Passage provided ▸
—————
Studio album by John Allan Cameron
- Released: 1969
- Recorded: 1968 RCA Recording Studios, Montreal
- Genre: Celtic, folk
- Label: Apex
- Producer: Marvin Burke

= Here Comes John Allan Cameron =

Here Comes John Allan Cameron is the debut album from Canadian singer/songwriter John Allan Cameron. It was recorded at the RCA recording studios in Montreal, Quebec, using the same studio John Lennon used to record Give Peace A Chance. The album is notable as being the first professional multi-track recording by a Cape Breton artist. The album helped launch Cameron's career abroad, leading to performances at the Newport Folk Festival and Mariposa Folk Festival.

==Track listing==
1. "There Was An Old Woman From Mabou"
2. "The Banks Of Sicily"
3. "Air Fal Al Al O"
4. "Medley - Scots Guards Farewell to South Africa, Macneil of Ugadale, Bonawe Highlanders"
—————
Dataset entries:
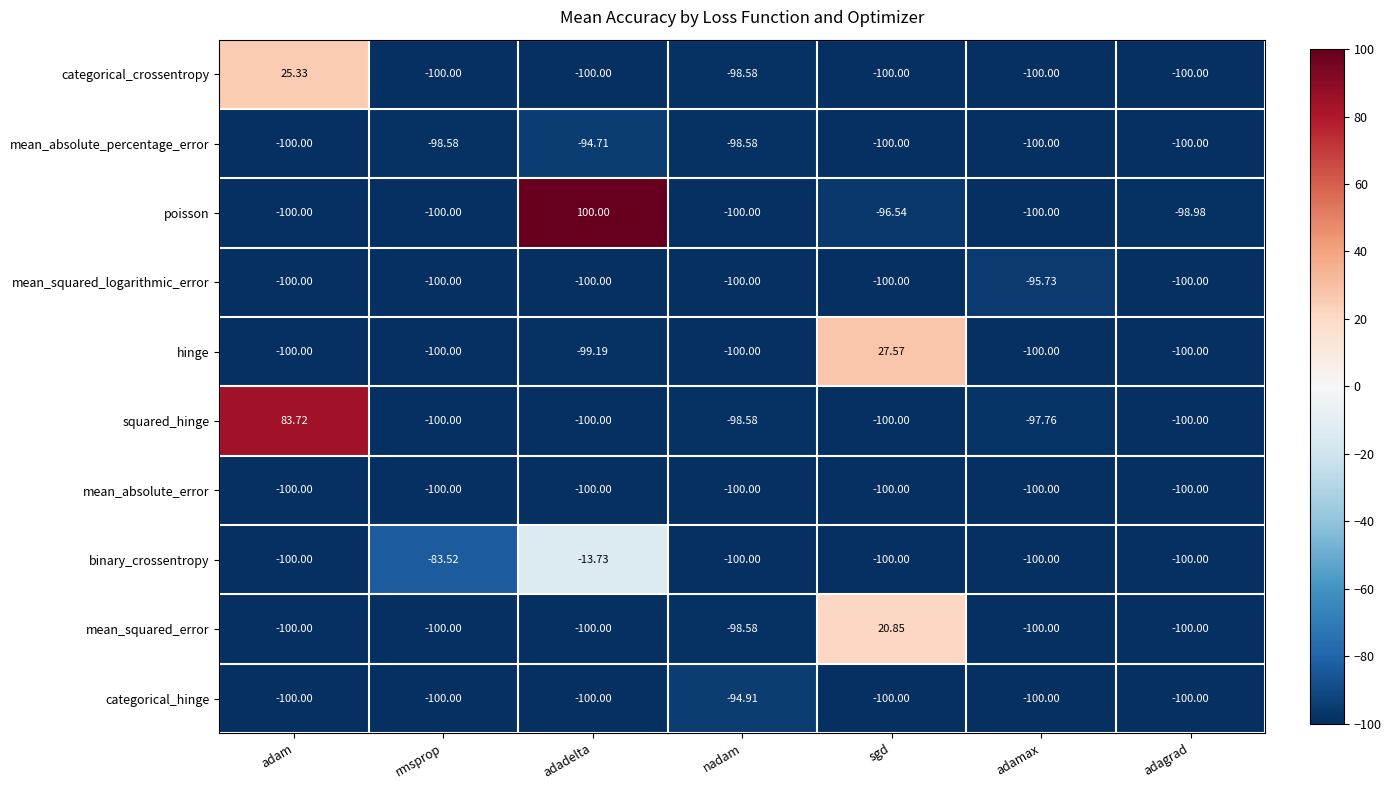

How many values in the mean_absolute_percentage_error series exceed -100?

3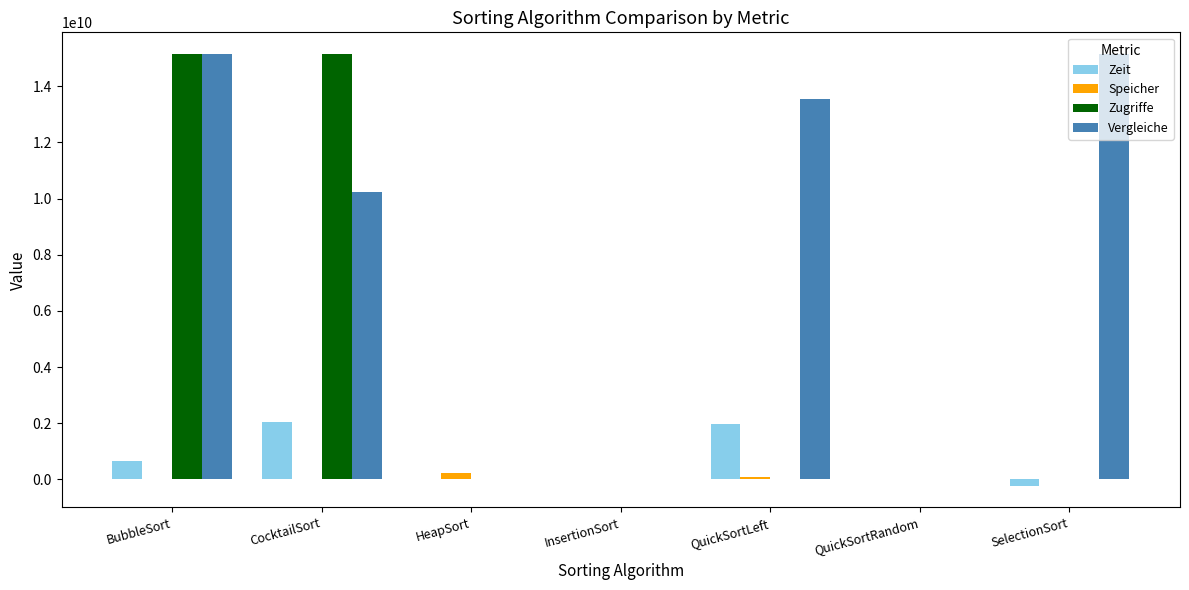

Are the bars horizontal?

No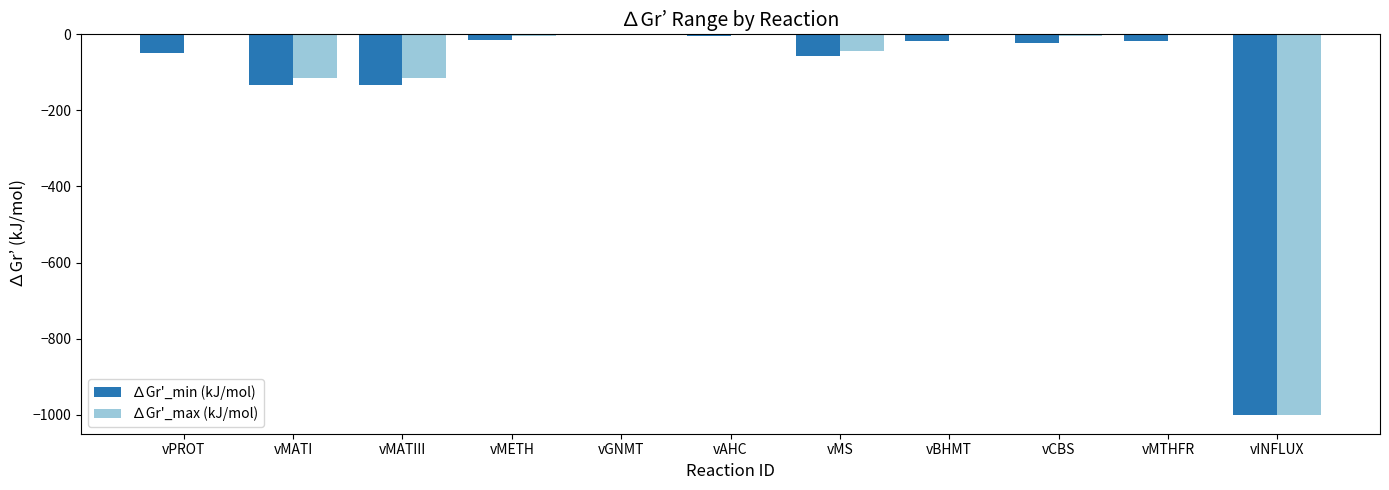

What is the total value across all series at vINFLUX?

-2000.0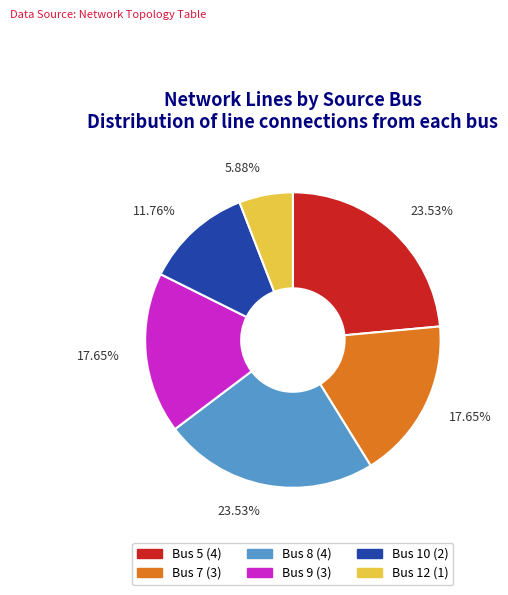

True or false: Bus 5 accounts for 9% of the total.

False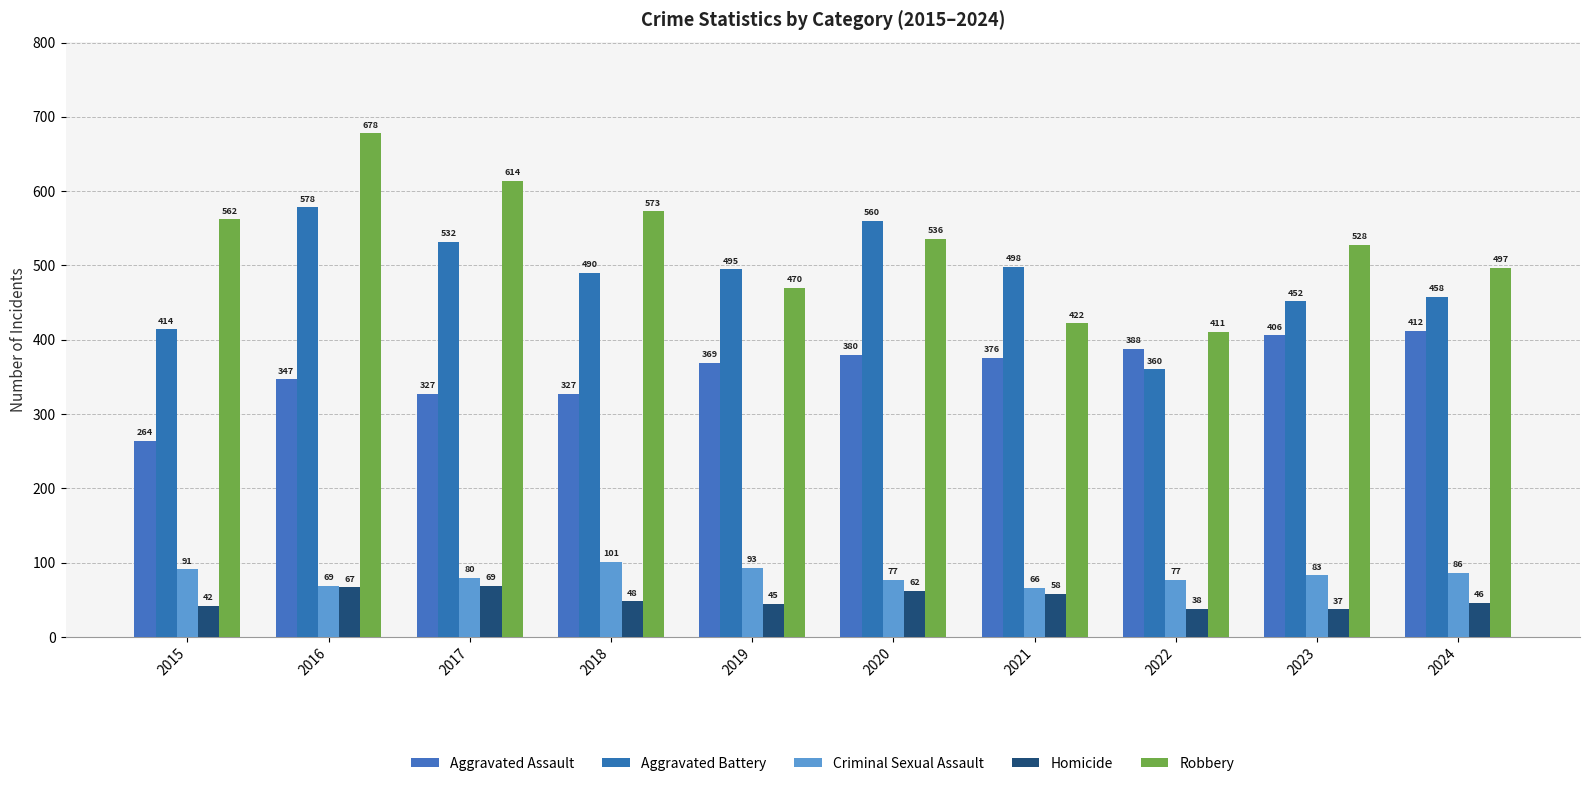

At which label does Robbery first exceed 536?

2015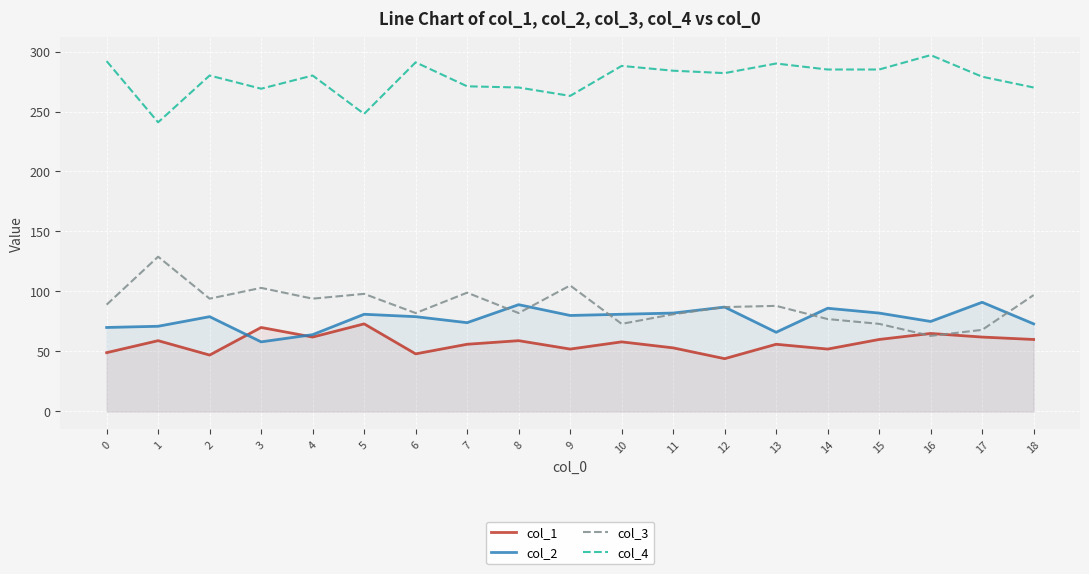

What is the sum of the col_1 values at 0 and 11?

102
—————
Check your understanding ▸
• 1. According to the text on Here Comes John Allan Cameron, what led to Cameron's performances at the Newport Folk Festival and Mariposa Folk Festival?
• 2. List every track title given in the track listing of the text on Here Comes John Allan Cameron.

Results by task ▸
• 1. The album helped launch Cameron's career abroad, and that led to his performances at the Newport Folk Festival and Mariposa Folk Festival.

• 2.
1. "There Was An Old Woman From Mabou"
2. "The Banks Of Sicily"
3. "Air Fal Al Al O"
4. "Medley - Scots Guards Farewell to South Africa, Macneil of Ugadale, Bonawe Highlanders"